Voilà la date choisie par le ministère de l’Agriculture et celui de l’Écologie pour publier au Journal officiel l’arrêté qui renforce encore le harcèlement contre les ours. Quel symbole…
Déjà en Ariège, les arrêtés d’« effarouchement » sont publiés en catimini, tard le vendredi soir, pour que nous n’ayons pas le temps de les contrer. Grenades de désencerclement, intimidations, pression permanente : toute une ingéniosité mise au service de la barbarie.
Et cela vient d’un ministère censé défendre ce qu’il reste de biodiversité et de nature.
Mais il a depuis longtemps choisi son camp : celui des intérêts de l’agriculture intensive en pleine canicule et au milieu des incendies.
Pourtant, les Pyrénées, sont parmi les montagnes les plus érodées d’Europe. Elles subissent une agriculture intensive. Les sols ne retiennent plus l’eau.
L’érosion progresse.
Le réchauffement s’aggrave.
Les oiseaux eux-mêmes sont mis en péril.
Et pendant ce temps, des milliers de brebis sont laissées là, vouées à l’abattoir, dans un système destructeur où certains font du chiffre pendant que les politiques se plient à leurs exigences.
Ce modèle détruit tout :
la montagne,
la nature,
les animaux,
et jusqu’aux équilibres les plus fragiles du vivant.

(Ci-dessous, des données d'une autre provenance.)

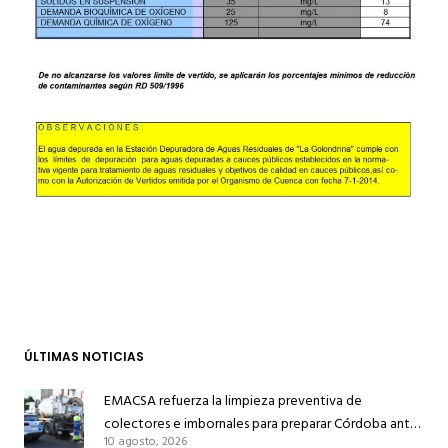
ÚLTIMAS NOTICIAS
EMACSA refuerza la limpieza preventiva de
colectores e imbornales para preparar Córdoba ante
10 agosto, 2026
las lluvias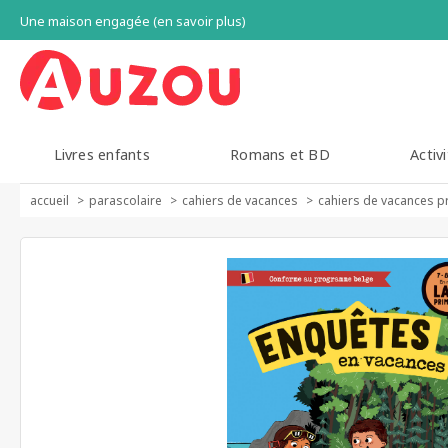
Une maison engagée (en savoir plus)
Livres enfants
Romans et BD
Activi
accueil
parascolaire
cahiers de vacances
cahiers de vacances p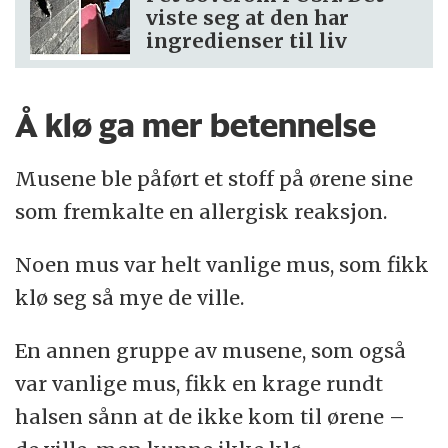
viste seg at den har
ingredienser til liv
Å klø ga mer betennelse
Musene ble påført et stoff på ørene sine
som fremkalte en allergisk reaksjon.
Noen mus var helt vanlige mus, som fikk
klø seg så mye de ville.
En annen gruppe av musene, som også
var vanlige mus, fikk en krage rundt
halsen sånn at de ikke kom til ørene –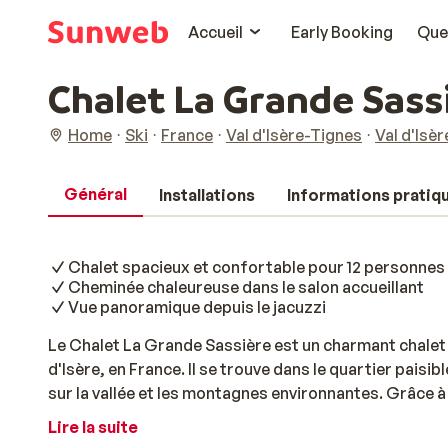
Accueil
Early Booking
Que
Chalet La Grande Sass
Home
Ski
France
Val d'Isère-Tignes
Val d'Isèr
Général
Installations
Informations pratiq
Chalet spacieux et confortable pour 12 personnes
Cheminée chaleureuse dans le salon accueillant
Vue panoramique depuis le jacuzzi
Le Chalet La Grande Sassière est un charmant chalet t
d'Isère, en France. Il se trouve dans le quartier paisi
sur la vallée et les montagnes environnantes. Grâce à
de ski est facile. La navette gratuite pour les pistes 
Lire la suite
de Val d'Isère se situe à environ 12 minutes de march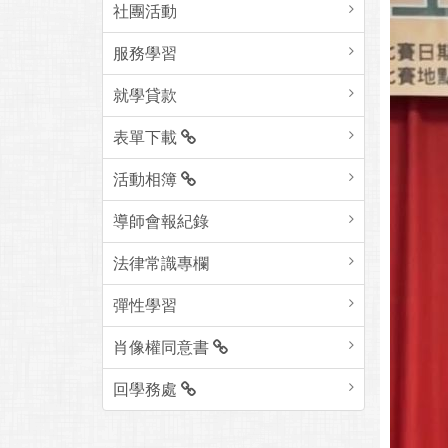
社團活動
服務學習
就學貸款
表單下載
活動相簿
導師會報紀錄
法律常識專欄
彈性學習
肖像權同意書
回學務處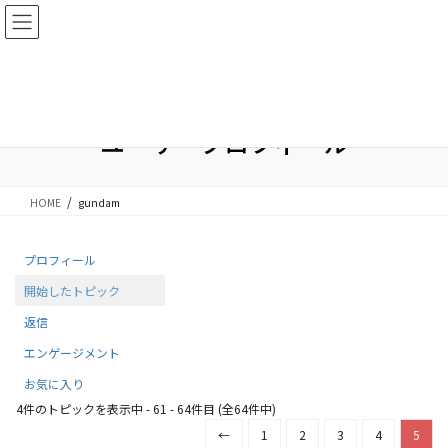
コ
ナ
ン
ビ
テ
ゲ
ベクトルパスポートでA/Bテスト機能を無料追加！
ン
ー
詳しくはこちら
ツ
シ
に
ョ
移
ン
ユーザープロフィール
動
に
移
動
HOME
gundam
プロフィール
開始したトピック
返信
エンゲージメント
お気に入り
4件のトピックを表示中 - 61 - 64件目 (全64件中)
←
1
2
3
4
5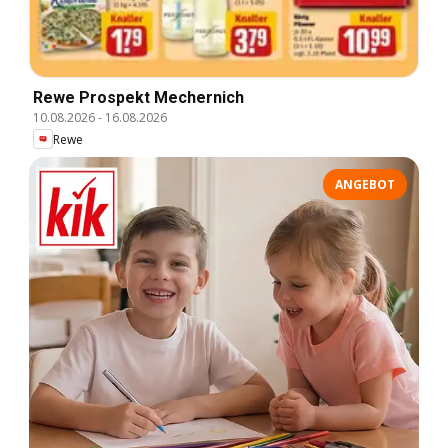
Rewe Prospekt Mechernich
10.08.2026
-
16.08.2026
Rewe
ANGEBOT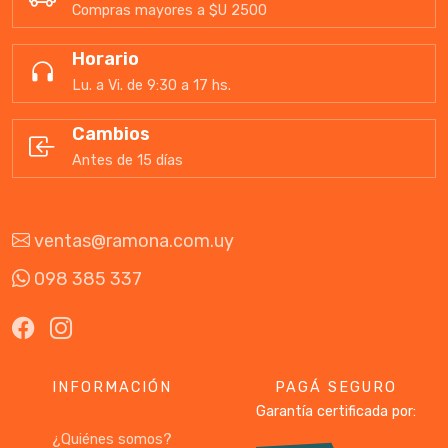
Compras mayores a $U 2500
Horario
Lu. a Vi. de 9:30 a 17 hs.
Cambios
Antes de 15 días
ventas@ramona.com.uy
098 385 337
INFORMACIÓN
PAGÁ SEGURO
Garantía certificada por:
¿Quiénes somos?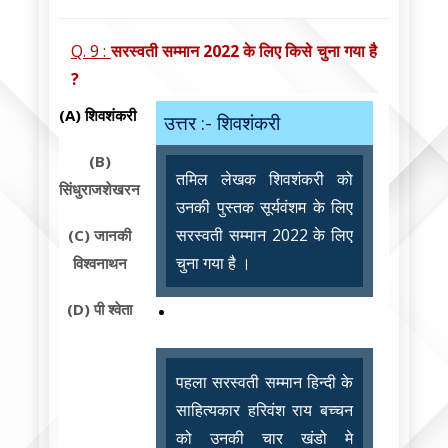
Q. 9 :
सरस्वती सम्मान 2022 के लिए किसे चुना गया है
?
(A)
शिवशंकरी
उत्तर :- शिवशंकरी
(B)
तमिल लेखक शिवशंकरी को
सिंधुराजशेखरन
उनकी पुस्तक सूर्यवंशम के लिए
सरस्वती सम्मान 2022 के लिए
(C)
जानकी
चुना गया है ।
विश्वनाथन
(D)
पी श्वेता
पहला सरस्वती सम्मान हिन्दी के
साहित्यकार हरिवंश राय बच्चन
को उनकी चार खंडो मे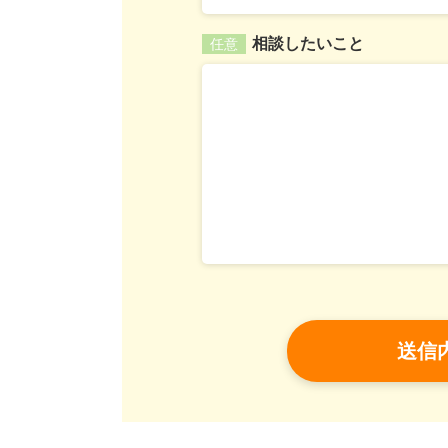
相談したいこと
任意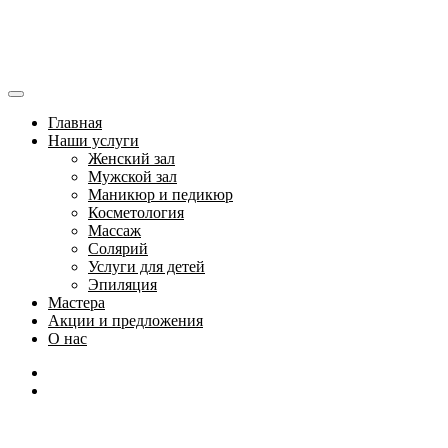
Главная
Наши услуги
Женский зал
Мужской зал
Маникюр и педикюр
Косметология
Массаж
Солярий
Услуги для детей
Эпиляция
Мастера
Акции и предложения
О нас
Создай свой уникальный образ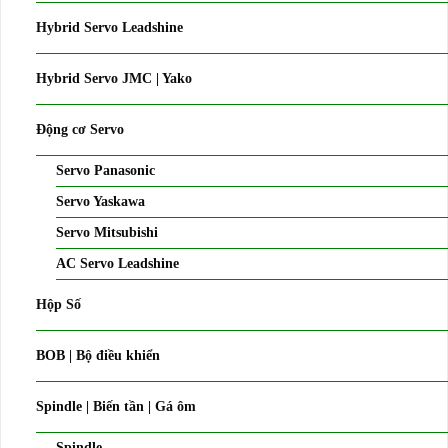
Hybrid Servo Leadshine
Hybrid Servo JMC | Yako
Động cơ Servo
Servo Panasonic
Servo Yaskawa
Servo Mitsubishi
AC Servo Leadshine
Hộp Số
BOB | Bộ điều khiển
Spindle | Biến tần | Gá ôm
Spindle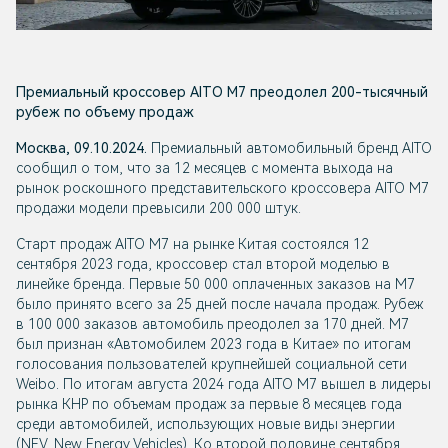
Премиальный кроссовер AITO М7 преодолел 200-тысячный
рубеж по объему продаж
Москва, 09.10.2024.
Премиальный автомобильный бренд AITO
сообщил о том, что за 12 месяцев с момента выхода на
рынок роскошного представительского кроссовера AITO М7
продажи модели превысили 200 000 штук.
Старт продаж AITO М7 на рынке Китая состоялся 12
сентября 2023 года, кроссовер стал второй моделью в
линейке бренда. Первые 50 000 оплаченных заказов на М7
было принято всего за 25 дней после начала продаж. Рубеж
в 100 000 заказов автомобиль преодолел за 170 дней. М7
был признан «Автомобилем 2023 года в Китае» по итогам
голосования пользователей крупнейшей социальной сети
Weibo. По итогам августа 2024 года AITO М7 вышел в лидеры
рынка КНР по объемам продаж за первые 8 месяцев года
среди автомобилей, использующих новые виды энергии
(NEV, New Energy Vehicles). Ко второй половине сентября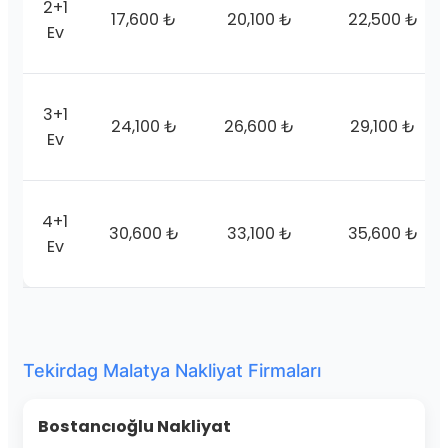
2+1
17,600 ₺
20,100 ₺
22,500 ₺
Ev
3+1
24,100 ₺
26,600 ₺
29,100 ₺
Ev
4+1
30,600 ₺
33,100 ₺
35,600 ₺
Ev
Tekirdag Malatya Nakliyat Firmaları
Bostancıoğlu Nakliyat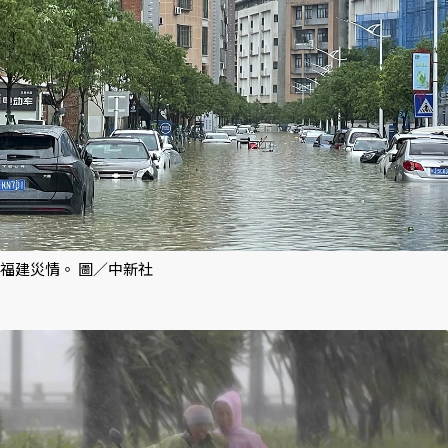
福建災情。 圖／中新社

Et on préfère massacrer les ours qui veulent juste VIVRE…
Mais nous ne nous tairons pas.
Ce 14 juillet, nos avocats, le cabinet d’Arnaud Gossement, sont déjà sur le pont.
Et le 15 juillet, nous déposons un recours devant le Conseil d’État.
Parce qu’aujourd’hui, malgré leur volonté de nous faire taire, il nous reste nos voix, notre vigilance, et la robe de nos avocats pour défendre la nature et les animaux face à ceux qui les attaquent.